### Requirement a
Pick out every line in the rows below that contains the word "Particle", and copy those lines.

### Document segment
###

Cape Town City Centre

Cape Town is one of South Africa’s most historically important cities. It was here, in the Mother City, where the first European colonists set foot in South Africa – which also marked the beginning of the South African slave trade. It was home to perhaps the world’s most famous political prisoner – Nelson Mandela – who was held on the tiny Robben Island in Table Bay.

Here are a few of the landmark historical moments that make Cape Town the place it is today.

Table Mountain Rose From The Sea

Roughly 300 million years ago, during the Karoo Ice Age, Table Mountain wasn’t a mountain at all. It was at sea level—but what lay beneath was layers of sandstone set atop a granite base. Pressure from the underlying magma worked with the ice to harden the top layer, leaving the iconic flat slab we see today.

As the continents tore apart and collided, the city’s famous landmark was gradually forced to rise and it now stands a kilometre tall overlooking the bay.

###

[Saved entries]
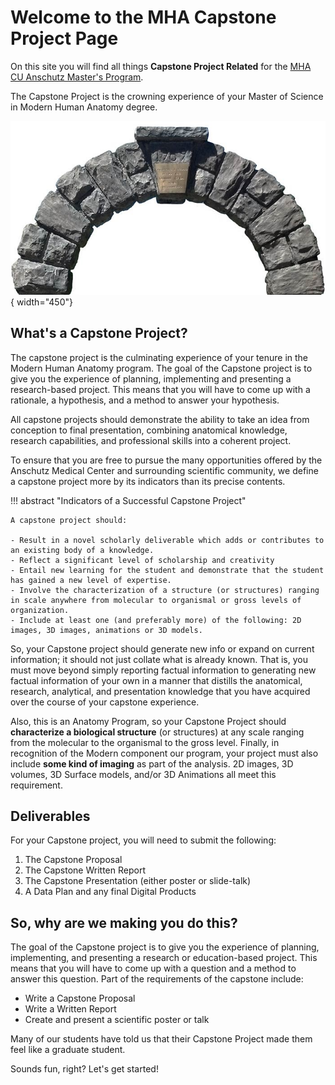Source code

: # Welcome to the MHA Capstone Project Page

On this site you will find all things **Capstone Project Related** for the [MHA CU Anschutz Master's Program](https://medschool.cuanschutz.edu/ms-modern-human-anatomy).

The Capstone Project is the crowning experience of your Master of Science in Modern Human Anatomy degree.

![Capstone Image](images/capstone-2.jpg){ width="450"}

## What's a Capstone Project?

The capstone project is the culminating experience of your tenure in the Modern Human Anatomy program. The goal of the Capstone project is to give you the experience of planning, implementing and presenting a research-based project. This means that you will have to come up with a rationale, a hypothesis, and a method to answer your hypothesis.

All capstone projects should demonstrate the ability to take an idea from conception to final presentation, combining anatomical knowledge, research capabilities, and professional skills into a coherent project.

To ensure that you are free to pursue the many opportunities offered by the Anschutz Medical Center and surrounding scientific community, we define a capstone project more by its indicators than its precise contents.

!!! abstract "Indicators of a Successful Capstone Project"

    A capstone project should:

    - Result in a novel scholarly deliverable which adds or contributes to an existing body of a knowledge.
    - Reflect a significant level of scholarship and creativity
    - Entail new learning for the student and demonstrate that the student has gained a new level of expertise.
    - Involve the characterization of a structure (or structures) ranging in scale anywhere from molecular to organismal or gross levels of organization.
    - Include at least one (and preferably more) of the following: 2D images, 3D images, animations or 3D models.

So, your Capstone project should generate new info or expand on current information; it should not just collate what is already known. That is, you must move beyond simply reporting factual information to generating new factual information of your own in a manner that distills the anatomical, research, analytical, and presentation knowledge that you have acquired over the course of your capstone experience.

Also, this is an Anatomy Program, so your Capstone Project should **characterize a biological structure** (or structures) at any scale ranging from the molecular to the organismal to the gross level. Finally, in recognition of the Modern component our program, your project must also include **some kind of imaging** as part of the analysis. 2D images, 3D volumes, 3D Surface models, and/or 3D Animations all meet this requirement.

## Deliverables

For your Capstone project, you will need to submit the following:

1. The Capstone Proposal
2. The Capstone Written Report
3. The Capstone Presentation (either poster or slide-talk)
4. A Data Plan and any final Digital Products

## So, why are we making you do this?

The goal of the Capstone project is to give you the experience of planning, implementing, and presenting a research or education-based project. This means that you will have to come up with a question and a method to answer this question. Part of the requirements of the capstone include:

- Write a Capstone Proposal
- Write a Written Report
- Create and present a scientific poster or talk

Many of our students have told us that their Capstone Project made them feel like a graduate student.

Sounds fun, right? Let's get started!
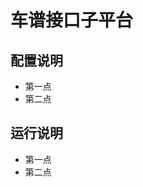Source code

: 车谱接口子平台
========================

配置说明
-------------------------------
+ 第一点
+ 第二点

运行说明
-------------------------------
+ 第一点
+ 第二点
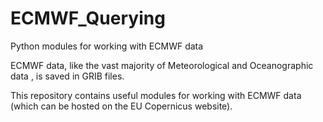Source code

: # ECMWF_Querying
Python modules for working with ECMWF data


ECMWF data, like the vast majority of Meteorological and Oceanographic data , is saved in GRIB files. 


This repository contains useful modules for working with ECMWF data (which can be hosted on the EU Copernicus website).

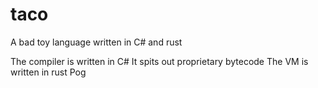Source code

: # taco
A bad toy language written in C# and rust

The compiler is written in C#
It spits out proprietary bytecode
The VM is written in rust
Pog
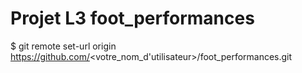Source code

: # Projet L3 foot_performances
$ git remote set-url origin https://github.com/<votre_nom_d'utilisateur>/foot_performances.git
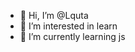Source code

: - 👋 Hi, I’m @Lquta
- 👀 I’m interested in learn
- 🌱 I’m currently learning js

<!---
Lquta/Lquta is a ✨ special ✨ repository because its `README.md` (this file) appears on your GitHub profile.
You can click the Preview link to take a look at your changes.
--->
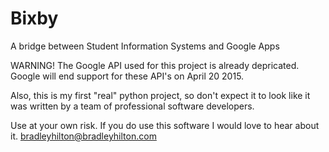 Bixby
=====

A bridge between Student Information Systems and Google Apps

WARNING! The Google API used for this project is already depricated. Google will end support for these API's on April 20 2015.

Also, this is my first "real" python project, so don't expect it to look like it was written by a team of professional software developers.

Use at your own risk. If you do use this software I would love to hear about it. bradleyhilton@bradleyhilton.com
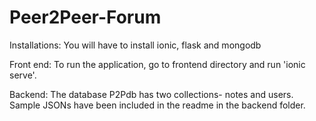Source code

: # Peer2Peer-Forum

Installations:
You will have to install ionic, flask and mongodb 

Front end:
To run the application, go to frontend directory and run 'ionic serve'.

Backend:
The database P2Pdb has two collections- notes and users. Sample JSONs have been included in the readme in the backend folder.

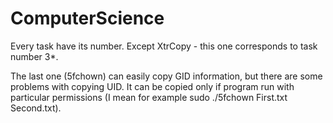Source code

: # ComputerScience

Every task have its number. Except XtrCopy - this one corresponds to task number 3*.

The last one (5fchown) can easily copy GID information, but there are some problems with copying UID. It can be copied only if program run with
particular permissions (I mean for example sudo ./5fchown First.txt Second.txt).
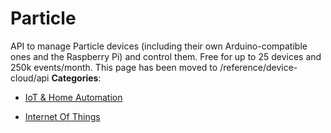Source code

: # Particle


API to manage Particle devices (including their own Arduino-compatible ones and the Raspberry Pi) and control them.  Free for up to 25 devices and 250k events/month. This page has been moved to /reference/device-cloud/api
**Categories**:

- [IoT & Home Automation](https://github/awesome-apis/awesome-apis#iot-and-home-automation)

- [Internet Of Things](https://github/awesome-apis/awesome-apis#internet-of-things)



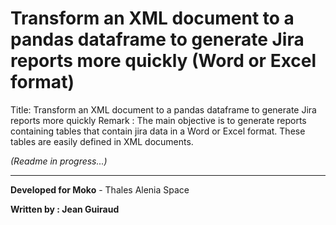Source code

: # Transform an XML document to a pandas dataframe to generate Jira reports more quickly (Word or Excel format)

Title: Transform an XML document to a pandas dataframe to generate Jira reports more quickly
Remark : The main objective is to generate reports containing tables that contain jira data in a Word or Excel
format. These tables are easily defined in XML documents.

*(Readme in progress...)*

---

**Developed for Moko** - Thales Alenia Space 

**Written by : Jean Guiraud**
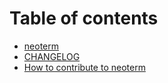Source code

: # Table of contents

* [neoterm](README.md)
* [CHANGELOG](changelog.md)
* [How to contribute to neoterm](contributing.md)

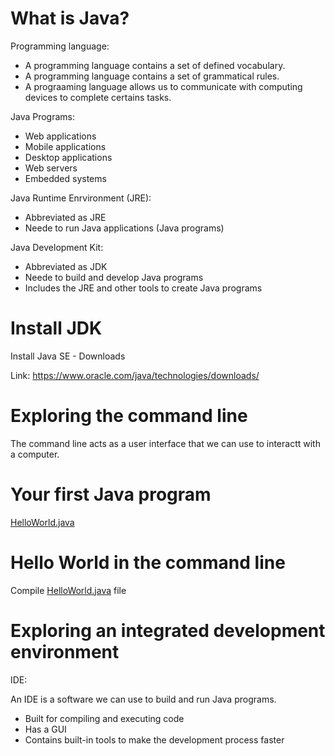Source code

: # What is Java?

Programming language:
- A programming language contains a set of defined vocabulary.
- A programming language contains a set of grammatical rules.
- A prograaming language allows us to communicate with computing devices to complete certains tasks.

Java Programs: 
- Web applications
- Mobile applications
- Desktop applications
- Web servers
- Embedded systems

Java Runtime Enrvironment (JRE):
- Abbreviated as JRE
- Neede to run Java applications (Java programs)

Java Development Kit:
- Abbreviated as JDK
- Neede to build and develop Java programs
- Includes the JRE and other tools to create Java programs

# Install JDK
Install Java SE - Downloads

Link: https://www.oracle.com/java/technologies/downloads/

# Exploring the command line

The command line acts as a user interface that we can use to interactt with a computer.

# Your first Java program

[HelloWorld.java](HelloWorld.java)

# Hello World in the command line

Compile [HelloWorld.java](HelloWorld.java) file

# Exploring an integrated development environment

IDE: 

An IDE is a software we can use to build and run Java programs.

- Built for compiling and executing code
- Has a GUI 
- Contains built-in tools to make the development process faster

###

### Requirement b
Answer these questions from the Cape Town passage above:
(i) Where was Nelson Mandela held?
(ii) During which ice age was Table Mountain still at sea level?
(iii) What were the sandstone layers set on?

### Written reply a
: # Particle
API to manage Particle devices (including their own Arduino-compatible ones and the Raspberry Pi) and control them.  Free for up to 25 devices and 250k events/month. This page has been moved to /reference/device-cloud/api

### Written reply b
(i) On the tiny Robben Island in Table Bay.
(ii) The Karoo Ice Age.
(iii) A granite base.